*** DATASET ENTRIES ***
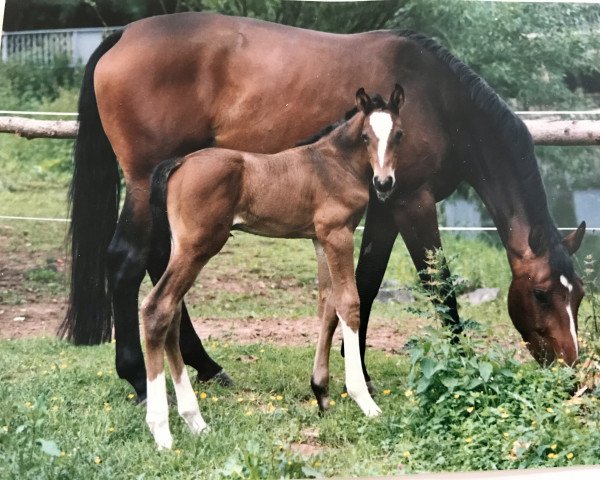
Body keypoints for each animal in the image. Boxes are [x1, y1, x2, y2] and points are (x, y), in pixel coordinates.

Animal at [59, 12, 584, 402]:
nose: (571, 371)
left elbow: (363, 286)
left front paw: (359, 371)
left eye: (578, 295)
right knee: (127, 263)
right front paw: (462, 366)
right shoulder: (413, 203)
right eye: (541, 294)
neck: (439, 100)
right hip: (143, 183)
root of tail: (123, 34)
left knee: (158, 267)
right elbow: (438, 287)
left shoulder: (384, 209)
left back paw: (205, 366)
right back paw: (138, 378)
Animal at [139, 84, 406, 448]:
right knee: (158, 307)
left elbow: (328, 305)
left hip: (182, 248)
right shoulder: (338, 234)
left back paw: (196, 422)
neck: (334, 163)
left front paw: (321, 393)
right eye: (366, 136)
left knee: (173, 312)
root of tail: (180, 161)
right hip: (197, 247)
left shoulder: (320, 239)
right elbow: (349, 303)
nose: (384, 183)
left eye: (399, 134)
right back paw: (163, 432)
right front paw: (364, 400)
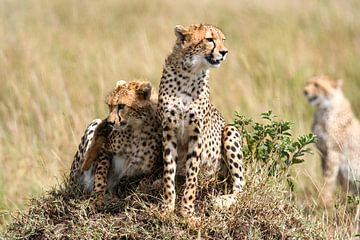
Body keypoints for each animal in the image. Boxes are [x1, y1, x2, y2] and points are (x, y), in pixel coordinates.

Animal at [159, 23, 246, 217]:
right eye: (209, 39)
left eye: (223, 40)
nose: (224, 52)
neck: (189, 73)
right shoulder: (168, 131)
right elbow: (169, 172)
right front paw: (167, 207)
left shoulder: (196, 134)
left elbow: (192, 175)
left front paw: (187, 211)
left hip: (230, 130)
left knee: (241, 185)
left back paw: (222, 201)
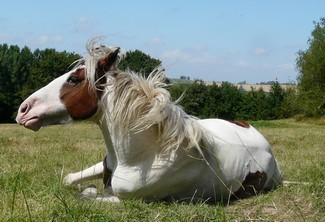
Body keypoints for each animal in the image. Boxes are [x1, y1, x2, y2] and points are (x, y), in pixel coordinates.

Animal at [15, 38, 280, 203]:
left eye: (74, 79)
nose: (23, 110)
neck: (146, 155)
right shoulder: (103, 164)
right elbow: (69, 179)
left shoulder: (128, 200)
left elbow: (86, 196)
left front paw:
*** End of DATASET ENTRIES ***
TASK DESCRIPTION. From the first line to the last, set down the records above exactly and skip the pictures.

ANSWER AREA.
Body keypoints for each animal in the image. Boxes are [x1, y1, x2, y2] and points are (x, y), in pixel coordinates.

Animal at [59, 12, 584, 402]:
nose: (571, 371)
left elbow: (363, 286)
left front paw: (359, 371)
left eye: (578, 295)
right knee: (127, 263)
right front paw: (462, 366)
right shoulder: (413, 203)
right eye: (541, 294)
neck: (439, 100)
right hip: (143, 183)
root of tail: (123, 34)
left knee: (158, 267)
right elbow: (438, 287)
left shoulder: (384, 209)
left back paw: (205, 366)
right back paw: (138, 378)
Animal at [139, 84, 406, 448]:
right knee: (158, 307)
left elbow: (328, 305)
left hip: (182, 248)
right shoulder: (338, 234)
left back paw: (196, 422)
neck: (334, 163)
left front paw: (321, 393)
right eye: (366, 136)
left knee: (173, 312)
root of tail: (180, 161)
right hip: (197, 247)
left shoulder: (320, 239)
right elbow: (349, 303)
nose: (384, 183)
left eye: (399, 134)
right back paw: (163, 432)
right front paw: (364, 400)
Body keypoints for each animal in the image. Boxes are [x1, y1, x2, y2] and points are (x, y), in pixel coordinates.

Animal at [159, 23, 246, 217]:
right eye: (209, 39)
left eye: (223, 40)
nose: (224, 52)
neck: (189, 73)
right shoulder: (168, 131)
right elbow: (169, 172)
right front paw: (167, 207)
left shoulder: (196, 134)
left elbow: (192, 175)
left front paw: (187, 211)
left hip: (230, 130)
left knee: (241, 185)
left back paw: (222, 201)
Body keypoints for each animal in the image. Boxes are [x1, y1, x2, y2] and points are (x, y), in pixel coordinates.

Animal at [15, 38, 280, 203]:
left eye: (74, 79)
nose: (23, 110)
neck: (146, 155)
right shoulder: (103, 164)
right elbow: (69, 179)
left shoulder: (128, 200)
left elbow: (86, 196)
left front paw:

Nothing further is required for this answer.